SELECTED EXTRACT:
The paper is structured as follows: Section 2 introduces the fundamental concepts of graph theory and consensus theory, along with the distributed parameter model for asymmetric flexible spacecraft. In Section 3, we present the matrices relevant to the actuator multi-agent system and propose the DCC strategy. The stability of the closed-loop control system and the conditions for parameter settings are derived using the Lyapunov direct method. Section 4 demonstrates the control performance and fault-tolerant capability of the DCC through two case studies. Finally, Section 5 concludes the paper.

2. Dynamics Modeling

This paper addresses the distributed cooperative control problem for flexible spacecraft governed by coupled ODE-PDE dynamics. The control objective requires simultaneous precision attitude maneuvering and synchronized vibration suppression in flexible appendages through a distributed piezoelectric actuator network. Building upon our prior centralized control framework [22,26], we propose a fully distributed architecture where actuators utilize only local strain/curvature measurements and neighbor communication. Crucially, this approach not only guarantees global stability for both attitude tracking and vibration synchronization under ODE-PDE coupling constraints but also enhances system robustness and fault tolerance. The theoretical advances focus on distributed control synthesis and stability analysis, while adopting the coupled system model from [22,26].

TASK SET:
• A. According to the excerpt on distributed spacecraft control, what method is used to derive the stability of the closed-loop control system?
• B. List each line of the entries below that contains the word "false".

DATA FOR THIS TASK:

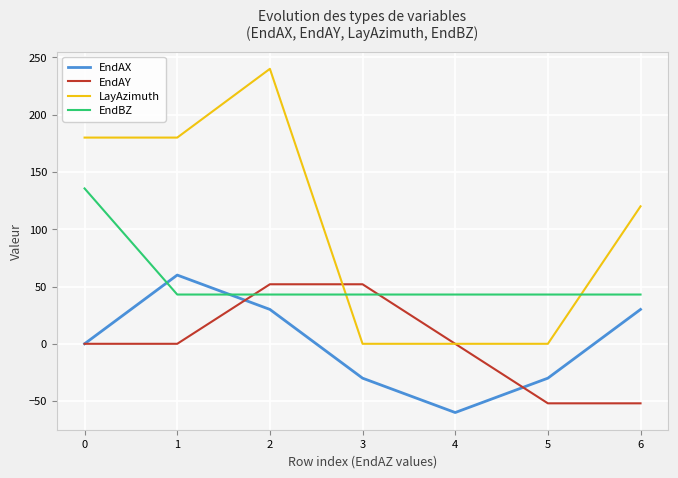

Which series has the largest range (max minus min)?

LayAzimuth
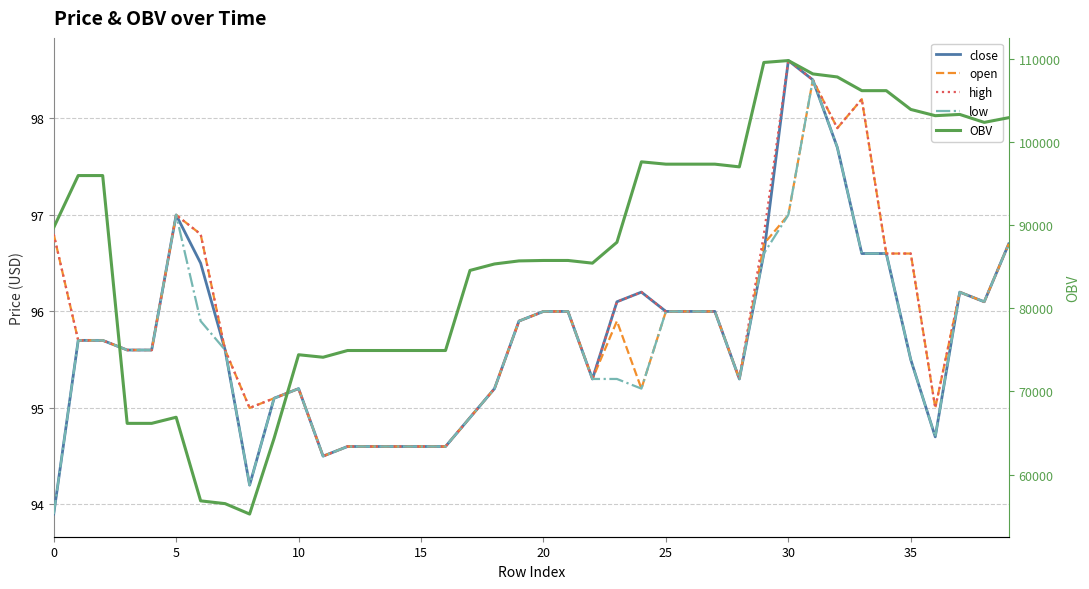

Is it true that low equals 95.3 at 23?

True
==
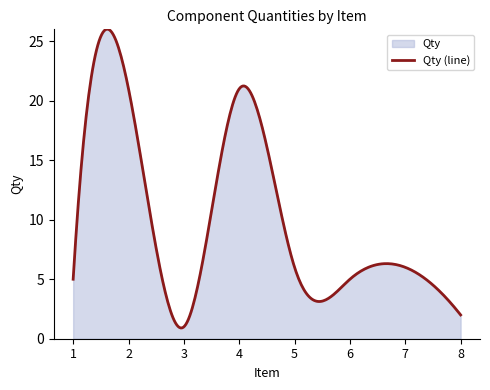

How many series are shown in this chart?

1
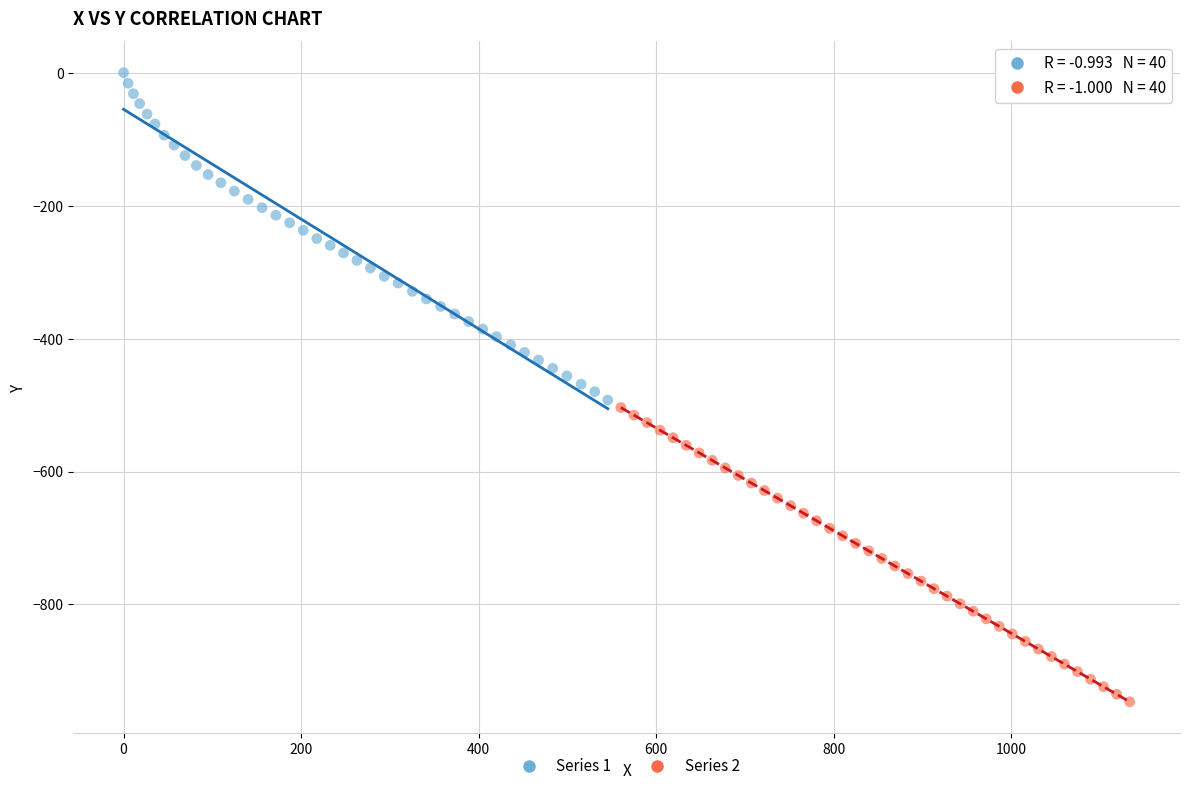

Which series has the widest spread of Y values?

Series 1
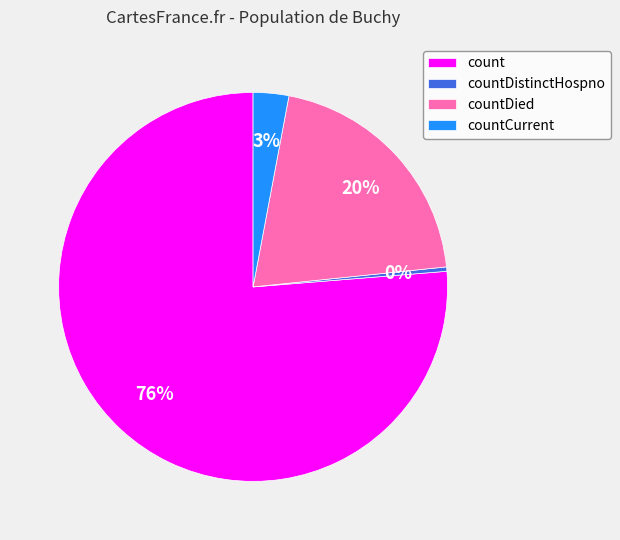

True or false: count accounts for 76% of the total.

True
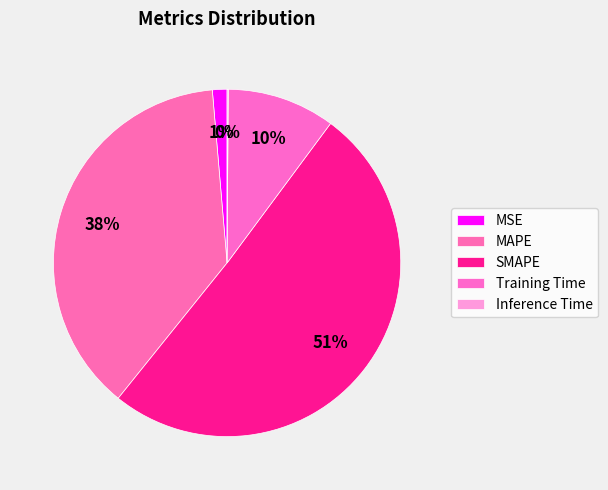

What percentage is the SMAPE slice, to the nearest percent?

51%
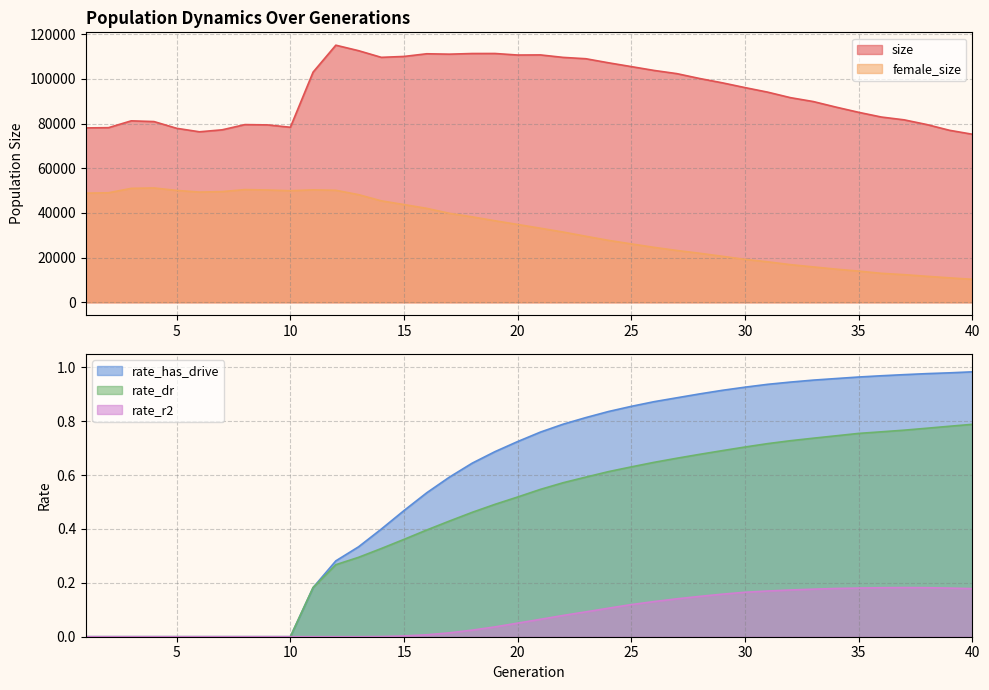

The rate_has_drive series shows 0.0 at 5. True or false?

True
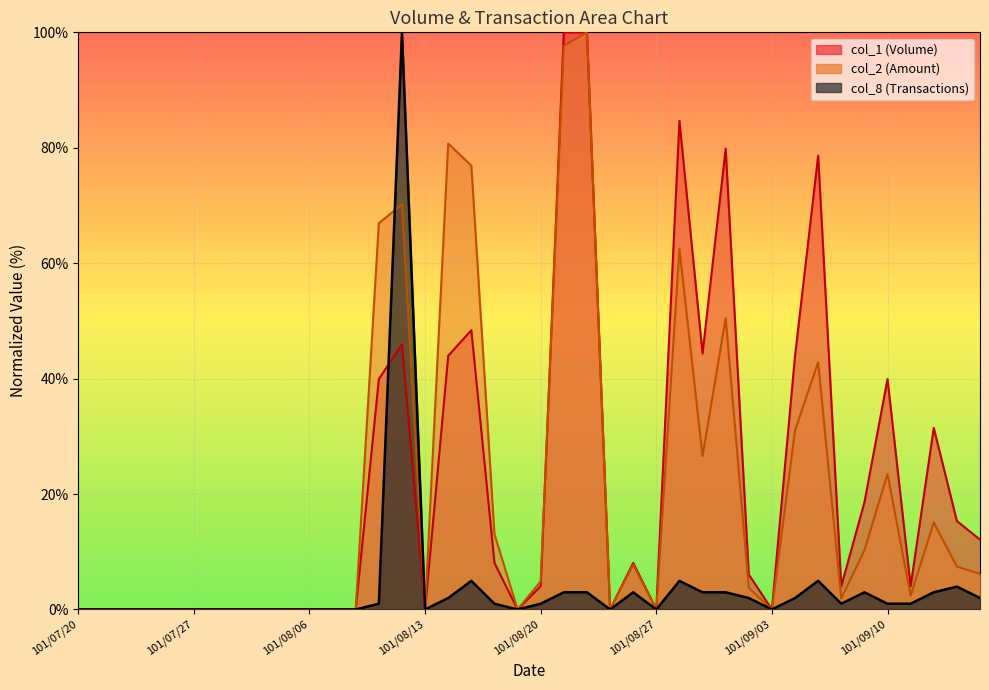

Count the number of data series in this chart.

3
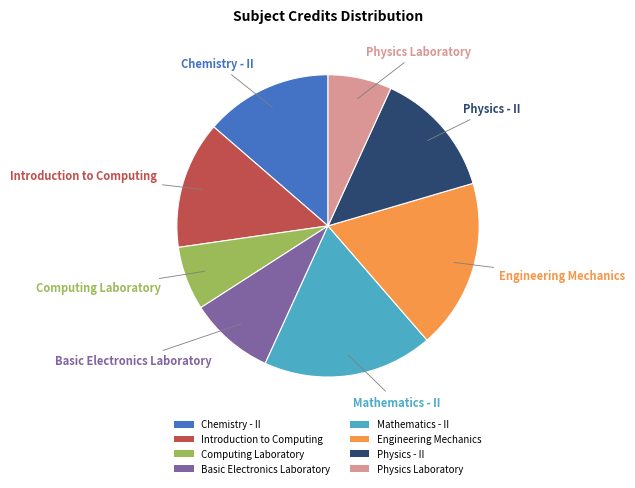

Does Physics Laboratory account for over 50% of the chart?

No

EXERCISE ANSWERS:
• A. The Lyapunov direct method.

• B.
True or false: count accounts for 76% of the total.
The rate_has_drive series shows 0.0 at 5. True or false?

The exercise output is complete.